In the mistaken belief that deterrents will stop pregnant women from using drugs, elected officials have tried to write punitive measures into law. A few states have statutes defining an infant with a positive toxicology as abused or neglected, and legislators elsewhere have introduced similar legislation or bills requiring punitive measures such as mandatory testing and reporting or involuntary commitment.

The ACLU is co-chairing a coalition to oppose one of the first federal bills of this nature, the Child Abuse and Neglect Enforcement Act (H.R. 1419), introduced in April 1997. This legislation would amend the Public Health Service Act by requiring that each newborn be tested for exposure to drugs or alcohol. The bill requires that a positive toxicology be reported to state or local child welfare agencies, but it does not specify what steps would be taken after such reporting.

H.R. 1419 is unsound public health policy. Mandatory testing is contrary to the medical ethics of informed consent and doctor-patient confidentiality. It would erode pregnant women’s trust in medical services; fearing punishment, they would refrain from seeking treatment for substance abuse, prenatal care, and even childbirth in hospitals. Moreover, it is a misallocation of resources to require testing of all newborns when the majority of newborns will test negative. The resources would be better spent providing prenatal and postnatal care that would include counseling, voluntary testing, and access to appropriate drug or alcohol treatment for pregnant women.

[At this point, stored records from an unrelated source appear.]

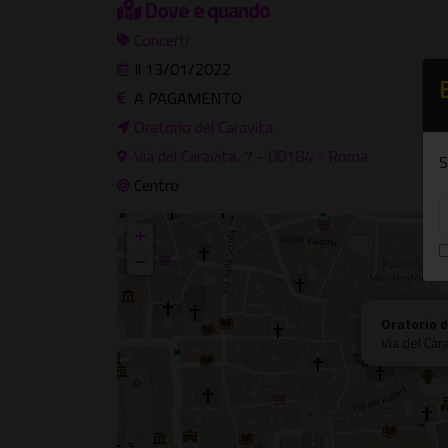
Dove e quando
Concerti
Il 13/01/2022
A PAGAMENTO
Oratorio del Caravita
Via del Caravita, 7 - 00184 - Roma
S
Centro
+
−
Oratorio d
Via del Car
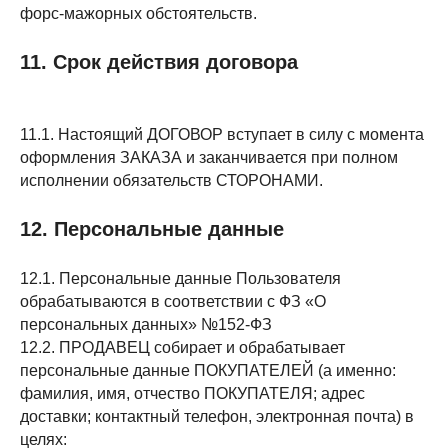
форс-мажорных обстоятельств.
11. Срок действия договора
11.1. Настоящий ДОГОВОР вступает в силу с момента
оформления ЗАКАЗА и заканчивается при полном
исполнении обязательств СТОРОНАМИ.
12. Персональные данные
12.1. Персональные данные Пользователя
обрабатываются в соответствии с ФЗ «О
персональных данных» №152-ФЗ
12.2. ПРОДАВЕЦ собирает и обрабатывает
персональные данные ПОКУПАТЕЛЕЙ (а именно:
фамилия, имя, отчество ПОКУПАТЕЛЯ; адрес
доставки; контактный телефон, электронная почта) в
целях:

Beyond its potentially deleterious effects on public health, H.R. 1419 also carries the risk of infringing constitutional rights. The mandatory testing and unregulated use of test results could give rise to illegal searches and seizures, due process violations, and discriminatory enforcement patterns.

The Implications for Reproductive Rights in General

Coercive and punitive treatment of pregnant women violates the civil liberties of individual women and fosters distrust of health care providers. State actions to “police” pregnancy ultimately endanger the health of both women and fetuses.

An influential 1988 Illinois Supreme Court decision, Stallman v. Youngquist, warned courts not to make “mother and child . . . legal adversaries from the moment of conception until birth.” Rejecting a child’s claim of damages from its mother, the court wrote:

Holding a mother liable for the unintentional infliction of prenatal injuries subjects to State scrutiny all the decisions a woman must make in attempting to carry a pregnancy to term, and infringes on her right to privacy and bodily autonomy.

Although we may not always approve of a woman’s conduct during pregnancy, we must insist that women be offered educational, social, and medical services that can persuade them to make the wisest and healthiest choices. Coercion is both a counterproductive and an illegal alternative.